• SELECTED EXCERPT:
# # # # #

One was a kernel thread and two are a Graphasaurus threads.
And these are the threads that were not blocked and trying to run.
You can see the core assignments for those as well.
Now the other feature of this instrument is called the User Interactive Load Average graph.
And what this is is a each one of these bars represents a 10 millisecond window of time.
And the height of the bar is the average number of active threads in that 10 millisecond period.
So that's threads that are either running, runnable, preempted, or interrupted.
Essentially threads that are not blocked.
Now since it's the User Interactive Load Average, we only include threads that have a priority greater to or equal to 33 because those are the those are the threads with a priority that could interfere with the user interactive quality of service class.
Now to make it stand out a little bit more clearly, when the thread bars turn orange that means that your load average has exceeded the number of cores on that particular device.
So wherever you see a burst of orange, you can see that that's a frame drop waiting to happen.
So you might want to zoom in to those particular regions that are orange, make sure that the threads that you have running are balanced at the right quality of service level.
Now when Joe makes this fix we're going to end up with a little bit more head room.
We're going to be able to add a new feature.
And that new feature are these hover labels, very similar to the hover labels that you see in Instruments, except on Graphasaurus you do a long press.
And then the hover labels follow your fingertip.
So to show how that feature is going, I'm going to turn it back over to Joe.
[ Applause ]
So yeah, so I added the NSAttributedString fix, went back to 60 frames per second looked good, added the new generation of tool tips work, and things got slow again.
You can kind of tell there's a couple frames here dropping here and there.
So looked in at time profiler, wasn't anything obvious that I could remove.
There wasn't any extra work I was doing.
So I went back and took the system trace that you're looking at here.
Before I took that trace, I went ahead and added a new Signpost code, number 3, and that's going to represent my GenToolTips work.
And you'll see that show up in red up above.
So let's zoom in on one of these sections here.
All right, so we can see here's my new red bars, these GenToolTips.
And so it's important for me to kind of describe how my algorithm works here.
Basically whenever this CADisplayLink region starts, for every single graph on the scene, I go and do a dispatch async of all the render work for that graph and I dispatch async to go generate the tool tip dictionary, look up stuff.
And I do that for every single graph on the scene.
But then I had kind of a clever realization that in order to kind of call my rendering complete, I don't actually need to wait for the tool tip stuff to finish.

# # # # #

• SOURCE EXCERPT:

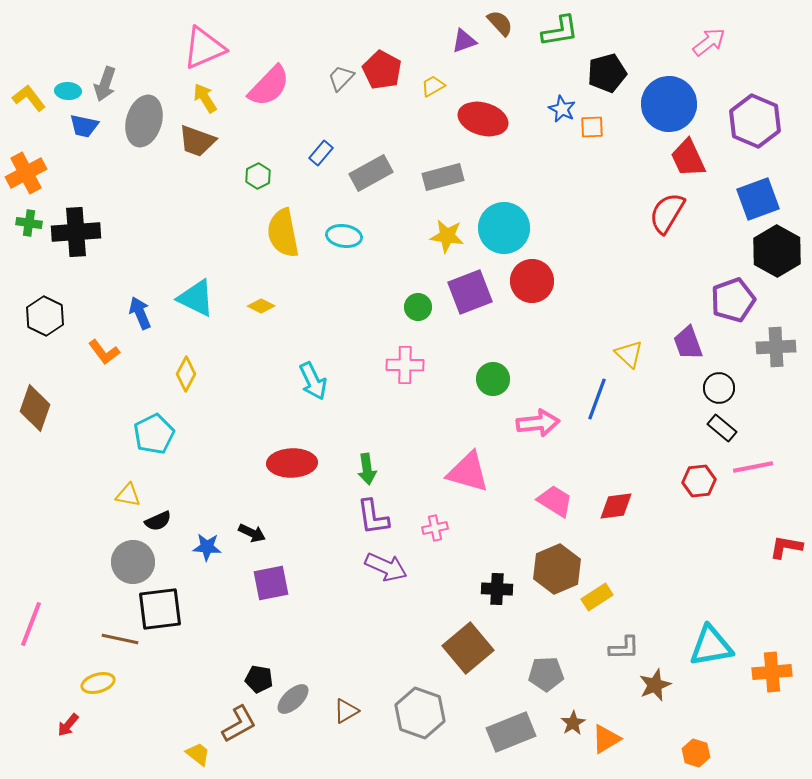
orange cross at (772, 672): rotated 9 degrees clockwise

# # # # #

• WHAT YOU SHOULD DO: Reproduce the transcript between "And you'll see" and "bars, these GenToolTips.", inclusive, swapping "red" for "blue". Work from the transcript alone, not the data.

• FINISHED ANSWER:
And you'll see that show up in blue up above.
So let's zoom in on one of these sections here.
All right, so we can see here's my new blue bars, these GenToolTips.